A lo cual ayuda el uso del motor Euphoria que tanto se ha comentado. Aunque no es sólo importante en este aspecto, el movimiento natural que este motor propicia, creando anatomías complejas de personajes teniendo en cuenta la musculatura y el sistema nervioso, consigue que la vida alrededor de nuestro personaje resulte particularmente realista, tanto en los momentos de calma (con gente siguiendo sus rutinas, bebiendo café mientras andan, leyendo el periódico, buscando monedas con la mano, tapándose de la lluvia con maletines...) como en los de destrucción más propios de la serie: cuerpos bamboleantes al ser arrastrados por un coche, sacudidos como peleles ante la onda expansiva de una granada o, en los momentos puntuales más espectaculares, atravesando el parabrisas del coche en choques especialmente contundentes.

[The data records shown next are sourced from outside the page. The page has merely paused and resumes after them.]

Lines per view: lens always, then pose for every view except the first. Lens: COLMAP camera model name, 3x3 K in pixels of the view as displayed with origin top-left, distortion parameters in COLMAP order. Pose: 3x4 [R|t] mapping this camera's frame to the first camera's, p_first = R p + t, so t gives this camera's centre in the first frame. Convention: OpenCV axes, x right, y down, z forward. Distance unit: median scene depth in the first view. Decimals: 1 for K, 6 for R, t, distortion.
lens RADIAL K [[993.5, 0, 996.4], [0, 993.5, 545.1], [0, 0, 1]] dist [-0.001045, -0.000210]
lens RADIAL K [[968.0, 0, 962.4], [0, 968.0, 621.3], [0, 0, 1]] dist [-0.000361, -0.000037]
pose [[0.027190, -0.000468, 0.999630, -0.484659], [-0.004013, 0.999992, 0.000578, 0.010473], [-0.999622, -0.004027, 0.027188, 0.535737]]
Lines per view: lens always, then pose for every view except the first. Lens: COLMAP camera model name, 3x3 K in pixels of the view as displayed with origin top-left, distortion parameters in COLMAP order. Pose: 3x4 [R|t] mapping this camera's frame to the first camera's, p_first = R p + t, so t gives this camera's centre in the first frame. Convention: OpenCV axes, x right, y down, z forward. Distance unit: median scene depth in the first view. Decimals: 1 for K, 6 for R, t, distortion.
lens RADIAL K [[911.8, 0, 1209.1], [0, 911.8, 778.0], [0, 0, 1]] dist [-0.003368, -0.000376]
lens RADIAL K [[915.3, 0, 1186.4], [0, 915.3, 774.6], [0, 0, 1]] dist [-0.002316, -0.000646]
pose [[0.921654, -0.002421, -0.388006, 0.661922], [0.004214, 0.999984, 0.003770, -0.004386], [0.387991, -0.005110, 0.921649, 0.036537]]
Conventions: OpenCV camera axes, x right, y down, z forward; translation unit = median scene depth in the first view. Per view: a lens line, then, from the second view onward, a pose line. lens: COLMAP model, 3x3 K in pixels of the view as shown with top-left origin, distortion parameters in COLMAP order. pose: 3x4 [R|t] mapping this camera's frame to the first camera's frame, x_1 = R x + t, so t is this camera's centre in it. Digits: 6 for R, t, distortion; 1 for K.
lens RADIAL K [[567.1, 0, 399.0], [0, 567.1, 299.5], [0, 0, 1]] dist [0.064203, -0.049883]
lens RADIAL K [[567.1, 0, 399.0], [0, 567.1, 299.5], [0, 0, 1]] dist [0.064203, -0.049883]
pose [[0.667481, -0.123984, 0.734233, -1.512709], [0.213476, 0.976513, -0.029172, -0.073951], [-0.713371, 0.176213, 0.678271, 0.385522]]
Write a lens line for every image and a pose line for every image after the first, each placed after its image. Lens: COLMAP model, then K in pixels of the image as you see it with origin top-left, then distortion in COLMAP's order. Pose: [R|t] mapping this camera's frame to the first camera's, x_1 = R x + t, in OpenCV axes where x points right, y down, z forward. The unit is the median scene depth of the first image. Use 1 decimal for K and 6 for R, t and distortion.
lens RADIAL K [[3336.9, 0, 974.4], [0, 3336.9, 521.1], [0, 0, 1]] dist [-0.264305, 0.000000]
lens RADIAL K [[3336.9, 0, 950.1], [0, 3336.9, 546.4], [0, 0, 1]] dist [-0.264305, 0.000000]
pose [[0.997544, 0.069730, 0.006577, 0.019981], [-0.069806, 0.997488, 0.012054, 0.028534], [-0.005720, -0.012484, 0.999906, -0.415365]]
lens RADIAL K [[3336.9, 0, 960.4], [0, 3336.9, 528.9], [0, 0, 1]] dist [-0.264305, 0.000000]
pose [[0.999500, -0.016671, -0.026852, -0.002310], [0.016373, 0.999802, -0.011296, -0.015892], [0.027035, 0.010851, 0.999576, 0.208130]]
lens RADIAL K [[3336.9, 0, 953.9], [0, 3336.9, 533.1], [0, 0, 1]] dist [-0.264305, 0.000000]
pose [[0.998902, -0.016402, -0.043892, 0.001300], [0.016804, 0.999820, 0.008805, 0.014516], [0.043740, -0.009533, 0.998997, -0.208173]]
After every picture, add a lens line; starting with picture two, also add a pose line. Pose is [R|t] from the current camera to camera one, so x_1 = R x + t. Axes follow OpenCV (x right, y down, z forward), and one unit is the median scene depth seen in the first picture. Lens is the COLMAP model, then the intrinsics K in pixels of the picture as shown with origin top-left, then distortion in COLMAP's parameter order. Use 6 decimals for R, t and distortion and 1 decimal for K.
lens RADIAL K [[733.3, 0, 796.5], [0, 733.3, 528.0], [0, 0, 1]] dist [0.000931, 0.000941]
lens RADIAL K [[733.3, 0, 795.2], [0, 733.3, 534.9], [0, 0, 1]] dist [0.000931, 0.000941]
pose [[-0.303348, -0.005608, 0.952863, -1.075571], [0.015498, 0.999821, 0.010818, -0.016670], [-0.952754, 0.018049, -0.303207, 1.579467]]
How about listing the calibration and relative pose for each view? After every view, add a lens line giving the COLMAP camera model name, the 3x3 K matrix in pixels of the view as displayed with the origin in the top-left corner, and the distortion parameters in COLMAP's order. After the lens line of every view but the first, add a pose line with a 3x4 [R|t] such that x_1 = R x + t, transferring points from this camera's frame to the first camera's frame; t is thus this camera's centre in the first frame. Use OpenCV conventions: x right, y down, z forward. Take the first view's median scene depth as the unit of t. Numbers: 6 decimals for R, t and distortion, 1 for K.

Ésta es la ciudad a la que llega Niko Bellic, un serbio veterano de la guerra de los Balcanes, roto por los horrores vividos, con dos motivos para visitar y quedarse en Liberty City: las fantasías sobre el sueño americano de su primo Roman, y la búsqueda de un par de personas de su traumático pasado. Y Niko, como veremos, además del mejor personaje hasta hoy de la serie, es el representante del cambio más notable de GTA IV.